SOURCE EXTRACT >>
........
SFINAE检测是否定义了类型

Question

I want to pick a specialization of a template when a certain type is defined.

I still cannot wrap my head around SFINAE :(. I might be close or I might be completely off. I tried different things and this is something, I at least hope to understand why it does not work ( is_complete basically stolen from here ):

#include <iostream>
#include <type_traits>

template <typename T, class = void>
struct is_complete : std::false_type {};

template <typename T> 
struct is_complete<T,decltype(void(sizeof(T)))> : std::true_type {};

// this should be called if foo is not defined
void test() { std::cout << "test base\n"; }

// forward declare foo
struct foo;

// this should be called if foo is defined    
template <typename T>
std::enable_if<is_complete<foo>::value,void> test() {
  foo::bar();
}

// this is either defined or not
struct foo{
  static void bar() { std::cout << "foo bar\n"; }
};

int main(){
  test();
}

With gcc 4.8 ( -std=c++11 ) i get :

if_type_defined.cpp: In instantiation of ‘struct is_complete<foo>’:
if_type_defined.cpp:16:32:   required from here
if_type_defined.cpp:8:42: error: invalid application of ‘sizeof’ to incomplete type ‘foo’
 struct is_complete<T,decltype(void(sizeof(T)))> : std::true_type {};
                                          ^
if_type_defined.cpp:8:42: error: invalid application of ‘sizeof’ to incomplete type ‘foo’
if_type_defined.cpp: In function ‘std::enable_if<true, void> test()’:
if_type_defined.cpp:17:3: error: incomplete type ‘foo’ used in nested name specifier
   foo::bar();
   ^

I think I know more or less what is wrong: foo does not depend on T , hence no substitution needed to get foo and I get a hard error instead of Not An Error. Next I tried to use a helper along the line of

template <typename T>
struct make_foo_dependent { 
   using type = foo;
};

and tried to use that inside the enable_if instead of foo directly. However, this just added more errors and I didnt include it here, because I am afraid this is also going in the wrong direction.

How can I choose what function to call depending on whether foo is defined? If foo is not defined, the code using foo should not issue a hard error, but simply be ignored by the compiler.

PS: Lots has changed with respect to SFINAE, and I find it hard to find ressources that restrict themself to C++11, where things seem to be a bit more hairy than in newer standards.
........
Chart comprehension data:
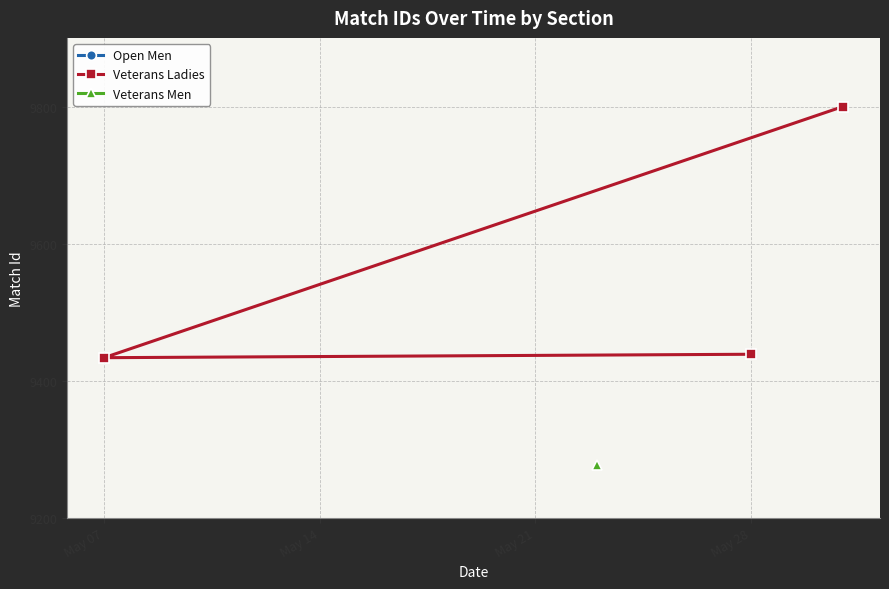

Is this an area chart (filled region under the line)?

No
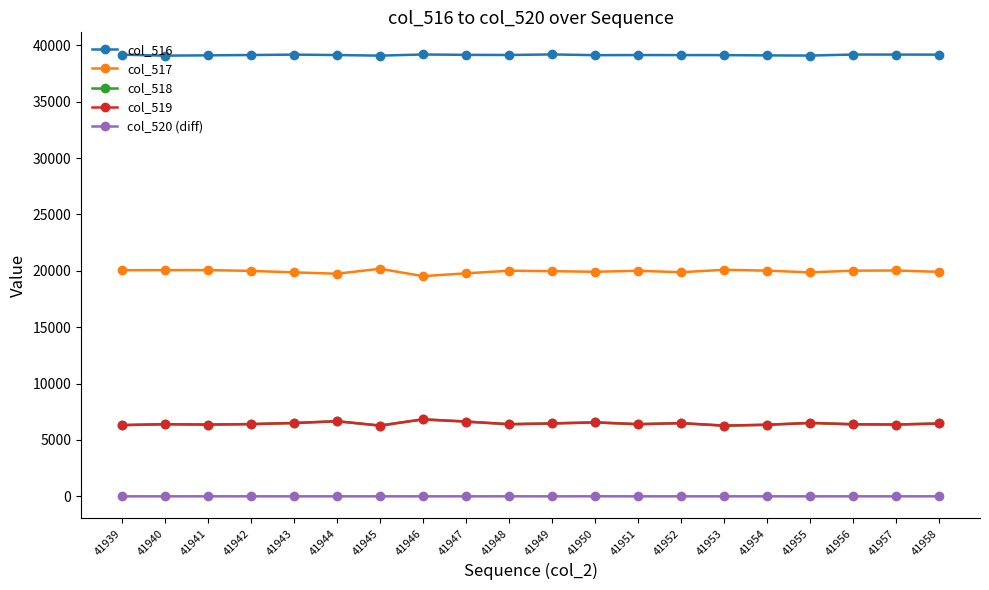

True or false: col_518 has more than 1 interior local peaks.

True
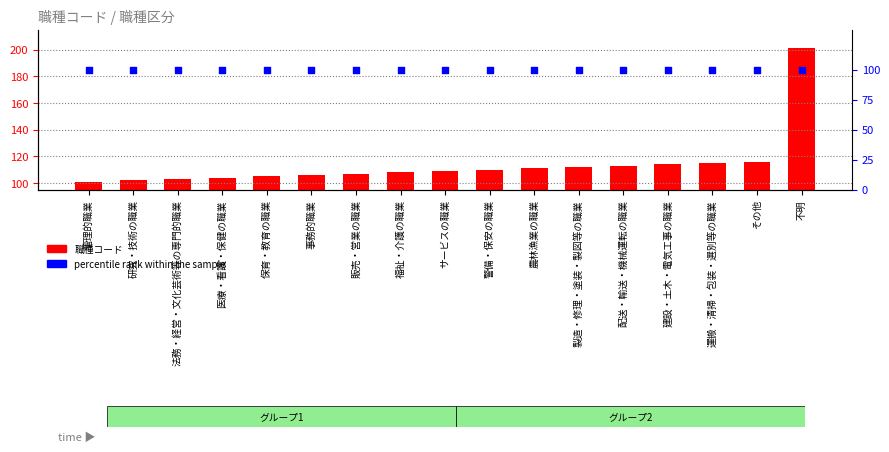

Which series contains the lowest Y value?

percentile rank within the sample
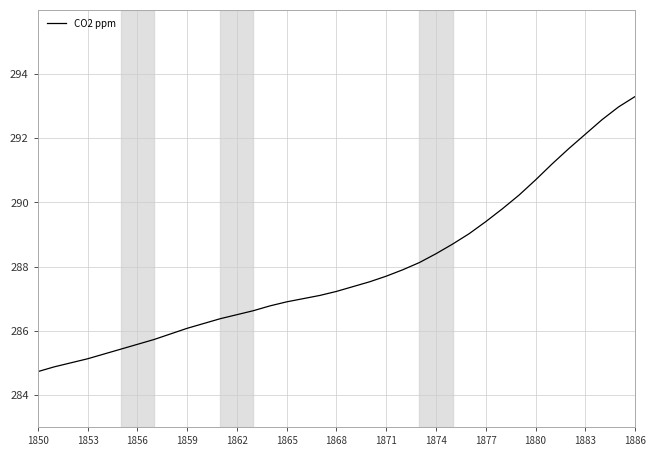

What is the smallest value displayed?

284.7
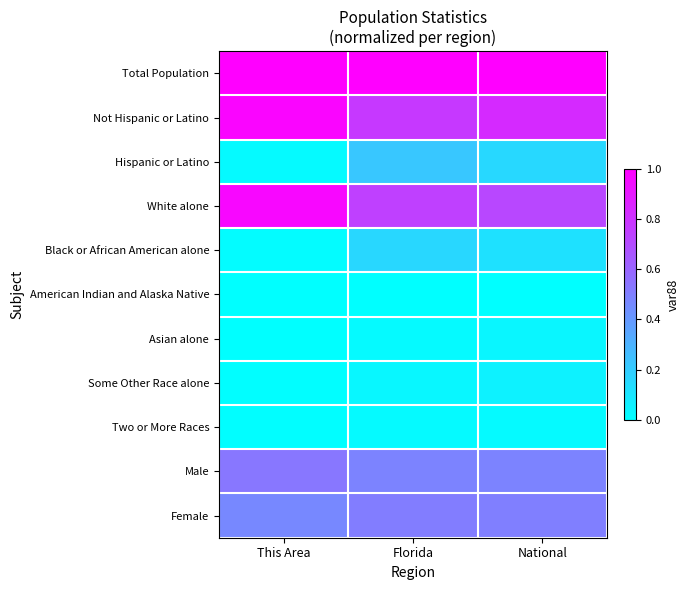

Which category has the highest value across all series?

This Area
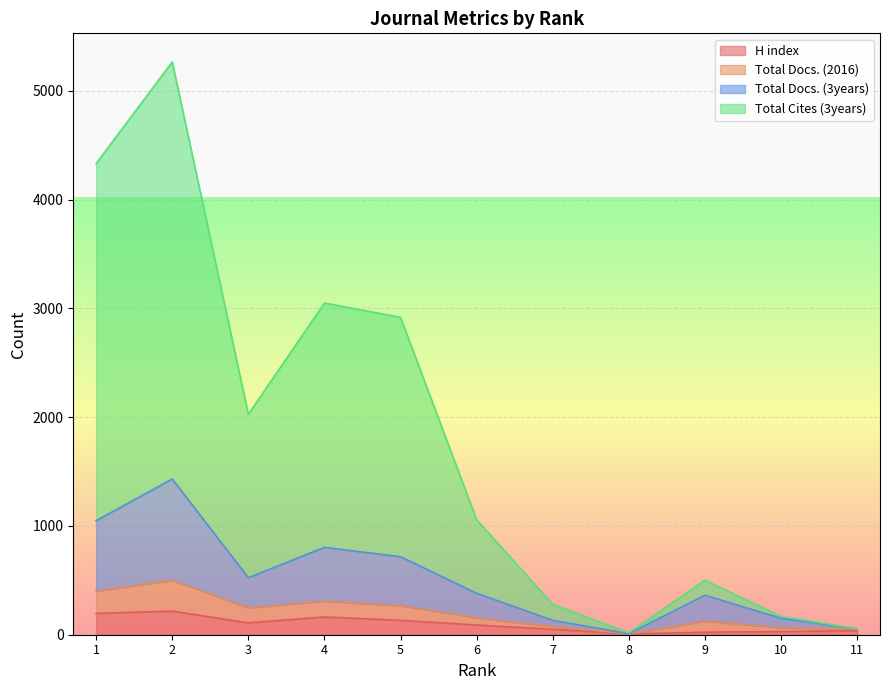

What is the sum of all Total Cites (3years) values?

19670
........
REQUIRED ACTIONS >>
• 1. Summarize the SFINAE question in two sentences.
• 2. Reproduce the part of the listing that opens with the line containing "Which series contains the lowest Y value?" and closes with the last line of the listing, leaving the pictures out.

TASK-BY-TASK ANSWERS >>
• 1. The asker wants a template specialization chosen when a certain type is defined, and tried an is_complete trait with std::enable_if, but gcc 4.8 with -std=c++11 reports errors about the incomplete type foo. The asker suspects the hard error arises because foo does not depend on T, so no substitution takes place, and asks how to choose which function to call depending on whether foo is defined.

• 2.
Which series contains the lowest Y value?

percentile rank within the sample

What is the smallest value displayed?

284.7

Which category has the highest value across all series?

This Area

What is the sum of all Total Cites (3years) values?

19670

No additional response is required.